Con tutto lo sforzo possibile ed immaginabile, tuttavia, si fa davvero fatica a considerare "Jobs" il biopic definitivo da dedicare a quel mastodontico personaggio a cui fa riferimento. Quello di Whiteley è più che altro un copione pregno di assoluta superficialità, che affronta i passaggi eclatanti e i momenti più intensi con una naturalezza e una drammaticità ridotta ai minimi termini, che vuole adescare lo spettatore non tratteggiando la figura, seppur complessa, di un uomo spigoloso e incorreggibile, ma tramite l'impazienza di mostrargli il dietro le quinte dell'assemblaggio di un'azienda e dei suoi prodotti stimolandolo con stralci di storia tecnologica e di cronaca informatica.

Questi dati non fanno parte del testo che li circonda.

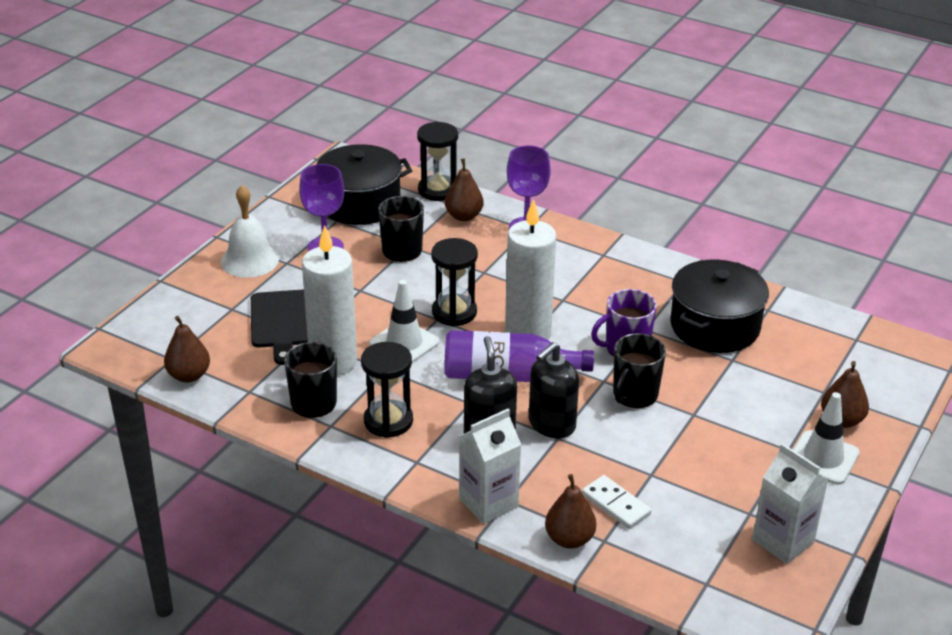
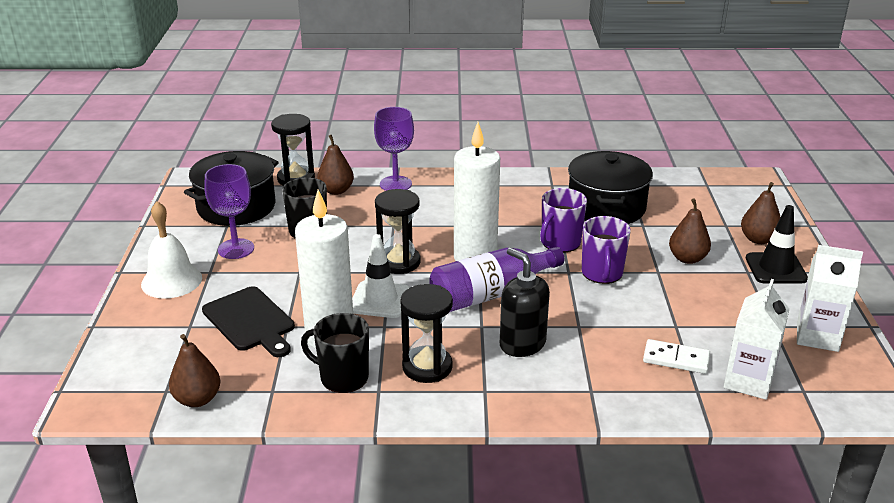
camera: 30 degrees left, 5 degrees down
(488, 502) = (578, 399): white carton -> white carton (748, 381)
(551, 424) = (563, 318): black soap dispenser -> none
(569, 539) = (671, 401): brown pear -> brown pear (687, 258)
(634, 395) = (602, 273): black mug -> purple mug
(823, 458) = (776, 268): white traffic cone -> black traffic cone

Privato interamente perciò della sua anima e del suo sangue, Ashton Kutcher è obbligato a puntare - nel ruolo più rilevante e incredibile ottenuto in carriera - sulla somiglianza che lo vede apparire abbastanza fedele al protagonista, fa il meglio possibile nonostante non brilli per bravura o intensità ed esce appena ferito ma con le proprie gambe da quello che poteva essere un macigno letale in grado di spaccargli in mille pezzi la schiena.
In pesante contraddizione con i principi e le rigide regole di chi racconta quindi, in preda alla fretta, quindi approssimativo e vacuo, "Jobs" toglie solo il lucchetto sulla scoperta di una personalità condita da strati ben più assortiti e profondi, chiamando in causa l'opportunità di un secondo tentativo che possa incidere maggiormente, magari, attraverso la penna più pungente e perforante di un Aaron Sorkin di turno.
Nell'attesa, qualche video autentico condiviso su internet può aiutare ad alleviare il dolore, a colmare quei vuoti e quelle sensazioni che la pellicola di Stern ha provato a prendere e a mettere nel sacco senza però curarsi delle condizioni dello stesso, che evidentemente soffriva di un tessuto scadente e non idoneo al contenuto.